The 2005 paper, however, dealt only with a one-dimensional kernel, which measures only the distance of the dispersed spores from the origin by assuming uniform wind directions. So David modified it to generate a two-dimensional kernel. It takes into account the distribution of wind directions and gives a better representation of the dispersal.
He then compares his dispersal pattern with the output from mechanistic models such as CSIRO’s The Air Pollution Model (TAPM), which simulates pollutant dispersal using local meteorological, global terrain and land-use data as well as global synoptic analyses. APM is used by 190 national and international users in 25 countries to model air quality.
“When I compare my dispersal patterns with TAPM, they match up quite well,” David said. “The kernel predicts the general shape of the dispersal surface, which gives a good indication of where the spores are more likely to be. But unlike TAPM, the kernel only takes a few minutes to calculate, rather than a few days.”
Developed to model blackleg disease in canola crops, the kernel is constructed by specifying certain parameters, such as the height at which the spores are released. By altering these parameters, the same tool can be used to model other pathogens or even the pollen that cause allergies for many people.
“The spores themselves are considered essentially the same – tiny inert particles,” he said. “The only bit of biology that matters in the air is that blackleg spores are degraded by ultraviolet light. So the longer the spores remain aloft, the less chance it has of being infectious. But another spore I am interested in modelling, which causes rust disease in wheat, contains a pigment that protects them from UV light.”

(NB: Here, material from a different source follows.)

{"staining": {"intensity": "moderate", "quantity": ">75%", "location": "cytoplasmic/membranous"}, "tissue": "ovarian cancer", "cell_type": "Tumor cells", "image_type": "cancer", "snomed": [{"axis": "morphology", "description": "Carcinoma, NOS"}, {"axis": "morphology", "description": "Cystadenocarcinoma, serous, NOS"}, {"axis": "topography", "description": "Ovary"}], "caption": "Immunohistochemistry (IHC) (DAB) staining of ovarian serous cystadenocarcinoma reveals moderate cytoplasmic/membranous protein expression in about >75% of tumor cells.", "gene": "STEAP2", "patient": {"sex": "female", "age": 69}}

Once again, the issue of complexity is seeing David attempt to expand the model’s capacity. In the first instance that means integrating the 2-D dispersal kernel into more sophisticated modelling tools that can, for instance, take into account levels of UV light or differences in crop susceptibility to the modelled pathogen. The idea is to produce more informative models without losing computation speed.
One issue in particular has caught his attention. He explains that virulent strains of fungi that overcome the genetic resistance of crops are often present at low frequencies within the population. The introduction of new resistant cultivars acts as a selection pressure on these strains, causing them to become more prevalent. When this happens, the resistant cultivar breaks down and farmers incur substantial disease control costs or may even lose their crops. However, David thinks it is possible to develop models that predict the breakdown’s spatial pattern.
“The idea is to use these predictions to prolong the duration of resistance genes used in commercial cultivars,” he said. “Ultimately, this model, and others that are being developed, can help Australian biosecurity agencies understand how incursions might unfold, and how they can most effectively use the control measures available to them.”